懇意のお客様から、砂入りのターンテーブルを予約いただいていた。
出来上がるまで、ひと月の予定だったが、忙しい職人さんだから、延び延びになっていた。
ようやく出来上がってきた。
2,3日でお客様から送られたOrtofon SMG212を装着し、試聴用にYouTubeにアップすると約束していた。
いざ作業をするとなると、必要な工具がどんどん出てくる。
お客様のものである。自分が作るときのようにあるもので適当に済ますわけにもいかない。

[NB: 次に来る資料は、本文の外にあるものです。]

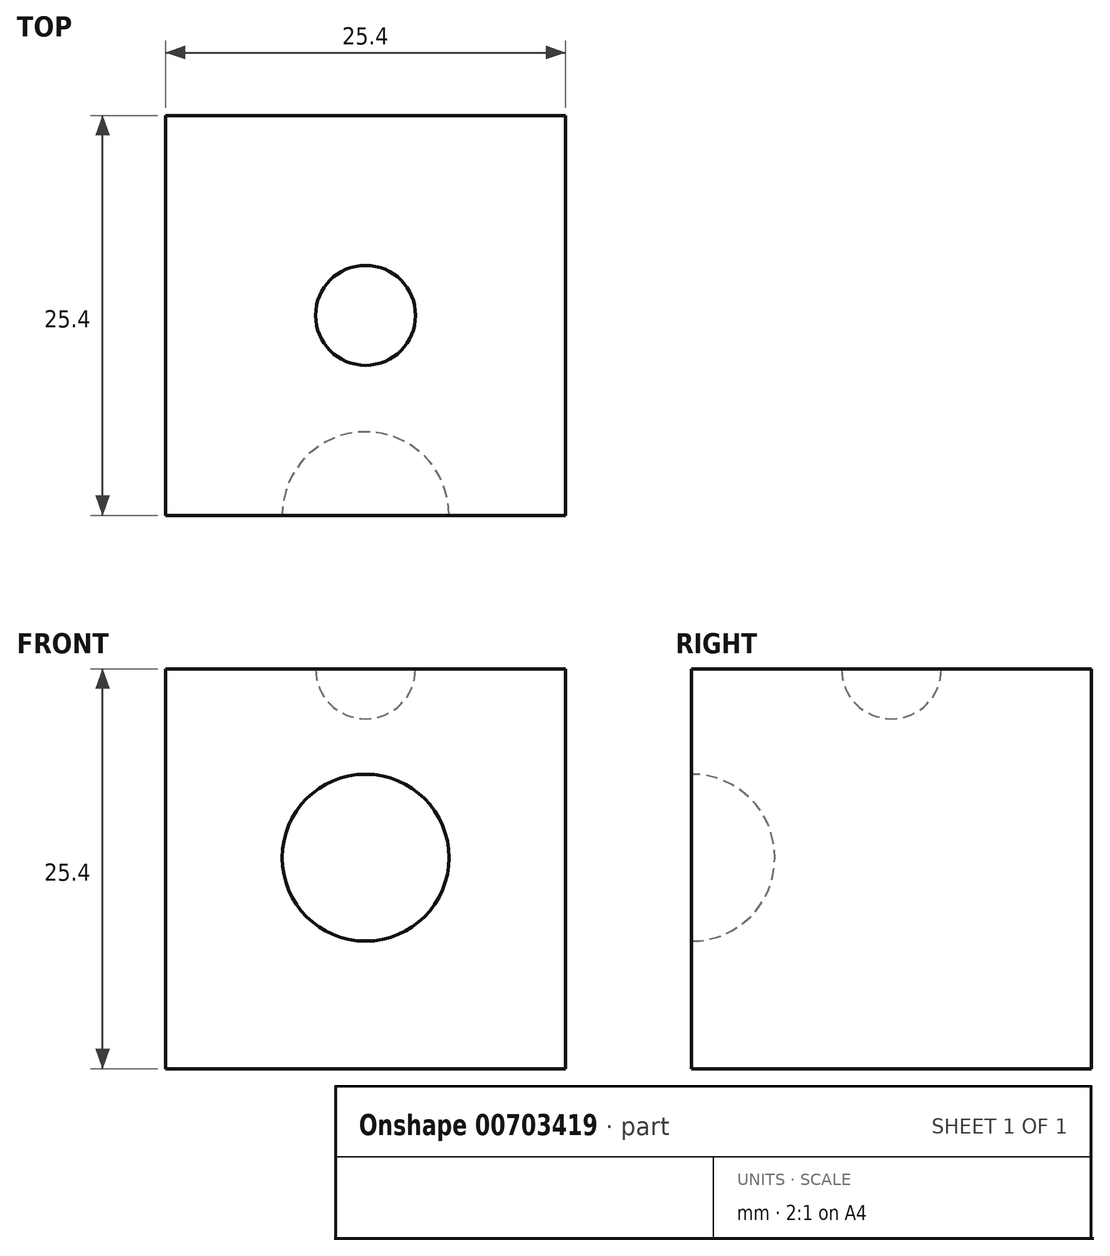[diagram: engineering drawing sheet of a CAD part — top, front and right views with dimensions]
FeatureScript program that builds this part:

いくつかを注文しているうちに日が過ぎてゆく。お待たせすることになった。
昨日ようやく届き、夜作業をした。
道具があるから、作業は順調に進んだ。
夜の11時ごろ、試聴できるようになった。
私自身が楽しみである。
久し振りのOrtofon SPU専用アームである。
軽針圧用のSMEのアームより、SPUは良い音がするはずである。
さらに、Garrard301用砂入りの台座なのだ。
今までにない音が聴けると期待していた。
SPUはモノラル1個しかない。
これでテストする。
針を落とした。
音が出ない。何で?
Leakは接触不良が多い。そのせいか。
いろいろ試みる。ボリュームを上げるとかすかに聞こえる。
しかしよい音には程遠い。
そういえばお客さん、自分で台座につけた時、あまり良い音がしなかったとおっしゃっていた。
自分の技術のせいだと思うとのことであった。
このことか。
お客様の技術のせいではない。
実はアームのどこかがおかしいのだ。
ここから追及が始まった。
DINのソケットとプラグでつながれている。
プラグ以降のRCAピンケーブルがおかしいのではと目星をつけた。
このようなビンテージのアームに、DINはいやだなと思う。
まあ、付いているのだからそれを使う。
DINプラグを外して、わたしのRCAプラグのついたケーブルを同じ配列で半田付けした。
さてどうだ。
鳴らない。
さあ重症だ。
内部の配線が傷んでいたら線を交換しなければならない。
導通は良いようだ。

導通を確かめた時である。
カートリッジの受け口は、4個のピンが正方形状に並んでいる。
一つのRCAプラグの+と-の導通を見ると、受け口のピンは横並びになっている。
おかしい。
記憶では、縦並びになるはずである。
そうか、DINの接続がおかしいのである。
作った人が間違えたのか。それとも特殊な用途のためのものなのか。
わからない。
これでは鳴るはずがない。
小さな音が出ただけめっけものである。
カートリッジを参考に、DINを正しい配線に変えた。
これでどうだ。
出た。
素晴らしい。
今まで私が聴いたSPUの中で最高の音である。
豊かな情趣を感じさせる。
こうでなくっちゃ。
終わった時、朝の6時になっていた。私の寝る時間である。
夕食も食べていない。食べるのを忘れるときはたまにあるから問題はない。
残念ながらモノラルのSPUしかない。
YouTubeにアップしましたが、全部モノラルです。
Ortofon ST-M25も使いました。使ったほうがよいように感じます。少しの違いですが。
聴いてください。
ジャズです。
クラシック。
ポップス。
さすが職人さんの手作り。美しい。